Teks Bacaan:
Parakan Salak, 22 Desember 2011 (By : Abu Adhyan)

Membentuk Keluarga Qur'ani


Membentuk Keluarga Qur’ani
Oleh : Ust. H. Mutammimul’Ua, S.H. *)

Kewajiban Terhadap Al Qur`an
Pertanyaan pertama Apa kewajiban kita terhadap Al Qur`an :   
  1. Meyakini kebenaran Al Qur`an. Pelajaran dari Awal surta Al BAqarah bahwa tidak ada keraguan dalam A Qur`an sehingga kita meyakini kebenaran Al Qur`an seutuhnya. Keyakinan ini diberikan di awal Al Qur`an agar energi kita tidak banyak terbuang untuk mencari `kebenaran ` Al Qur`an namun banyak dimanfaatkan untuk mengambil pelajaran dari Al Qur`an itu sendiri.
  2. Melaksanakan atau mengamalkan. Karena dengan pelaksanaannya lah Al Qur`an akan memberikan efek transformasi, meningkatkan derajat kehidupan. Inilah maksud dari hadits berikut
Umar Radliyallahu`anhu berkata bahwa Nabi Muhammad Shallallahu`alahi wasallam telahbersabda " Sesungguhnya Allah akan meninggikan suatu kaum dengan Al Qur`an dan merendahkan yang lainnya karena Al Qur`an pula"
  1. Membaca Al Qur`an. Hal ini adalah bagian dari point diatas yaitu sebagai buah dari keyakinan terhadap Al Qur`an juga jalan menuju pelaksanaan Al Qur`an.
Seorang mu`min, tentunya sempat membaca Al Qur`an dalam sholat-sholat mereka. Namun sebaiknya sempat juga membaca Al Qur`an di luar sholat, bahkan kalau bisa `tiada hari tanpa membaca Al Qur`an`.
Membaca Al Qur`an maksudnya melafalkan Al Qur`an, jadi tidak harus selalu membaca melalui tulisan namun bisa juga berasal dari hafalan. Bahkan kita ketahui bahwa Rasuulullah tidak mampu membaca, namun beliau adalah `Pembaca` qur`an yang terbaik karena beliau membacanya dari hafalan yang berada dalam hati beliau.
  1. Mentadabburi makna Al Qur`an.
Saat ini Alhamdulillah, sarana untuk memahami Al Qur`an semakin banyak. Diantaranya dengan tersebarnya qur`an terjemahan kedalam bahasa Indonesia, bahkan juga buku-buku tafsir yang telah diterjemahkan kedalam bahasa Indonesia.
  1. Mendakwahkan atau menyebarkan ajaran Al Qur`an. Sebagaimana dalam hadits `khairukum man ta`allamal qur`an wa`allamahu`.  Bahkan kalau bisa apapun profesi kita sebaiknya kita memiliki profesi  juga sebagai `Pengajar Al Qur`an` mulai dari membaca, mengambil ilmu darinya, juga usaha-usaha mengamalkannya dalam keseharian.

Soal Latihan 1: Menurut teks bacaan, untuk apa keyakinan akan kebenaran Al Qur'an diberikan di awal Al Qur'an?
Soal Latihan 2: Susunlah seluruh entri di bawah sebagai CSV dua kolom berjudul tingkat dan nama, dengan satu baris untuk setiap label taksonomi beserta isiannya. Tiap nilai ditulis dalam satu kolom berkutip, jeda baris diganti spasi, dan gambar tidak disertakan dalam jawaban.

Entri yang Diberikan:
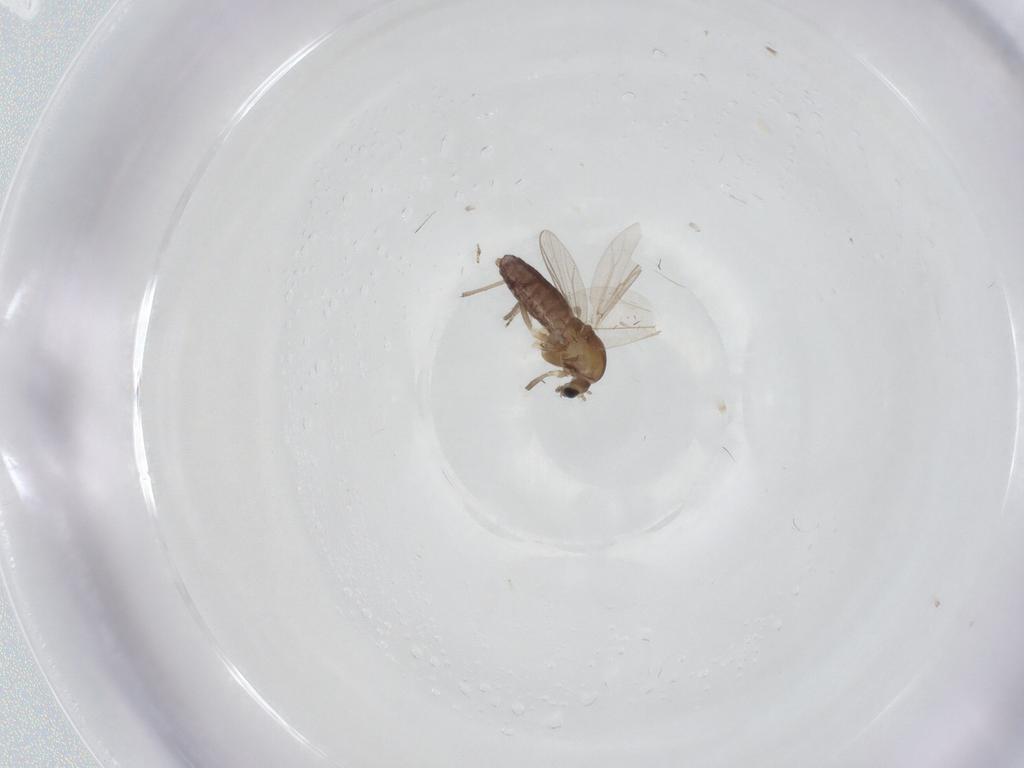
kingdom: Animalia
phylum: Arthropoda
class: Insecta
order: Diptera
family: Chironomidae
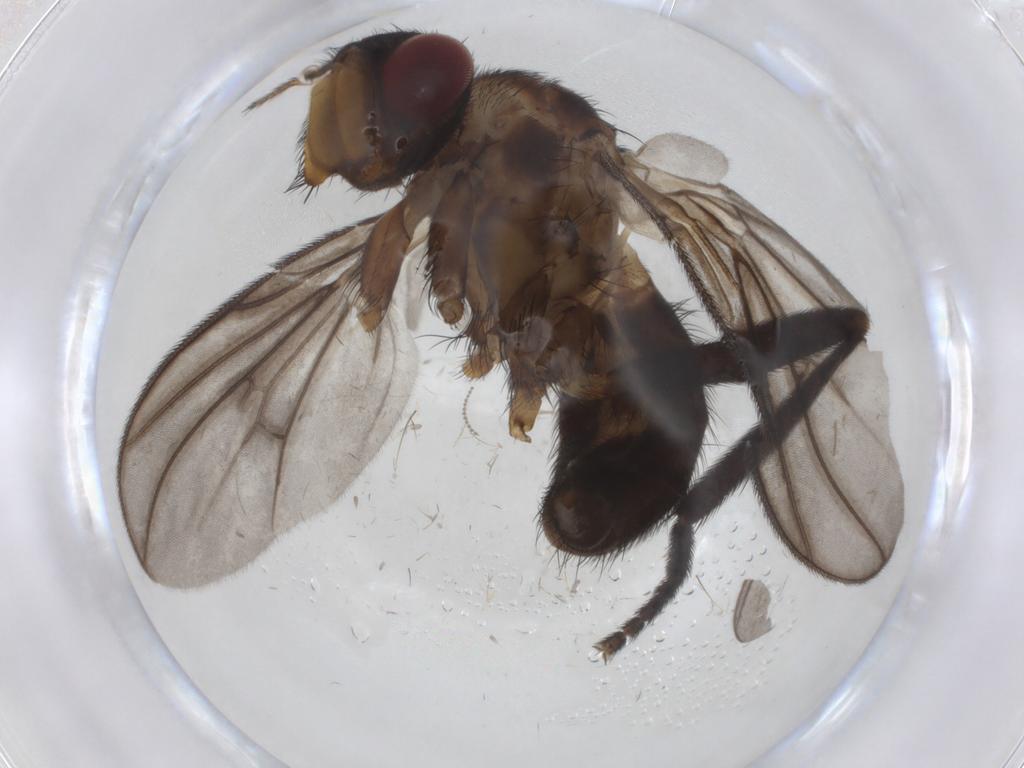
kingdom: Animalia
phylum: Arthropoda
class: Insecta
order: Diptera
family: Calliphoridae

Jawaban Benar 1: Agar energi kita tidak banyak terbuang untuk mencari kebenaran Al Qur'an, tetapi banyak dimanfaatkan untuk mengambil pelajaran dari Al Qur'an itu sendiri.

Jawaban Benar 2:
tingkat,nama
"kingdom:","Animalia"
"phylum:","Arthropoda"
"class:","Insecta"
"order:","Diptera"
"family:","Chironomidae"
"kingdom:","Animalia"
"phylum:","Arthropoda"
"class:","Insecta"
"order:","Diptera"
"family:","Calliphoridae"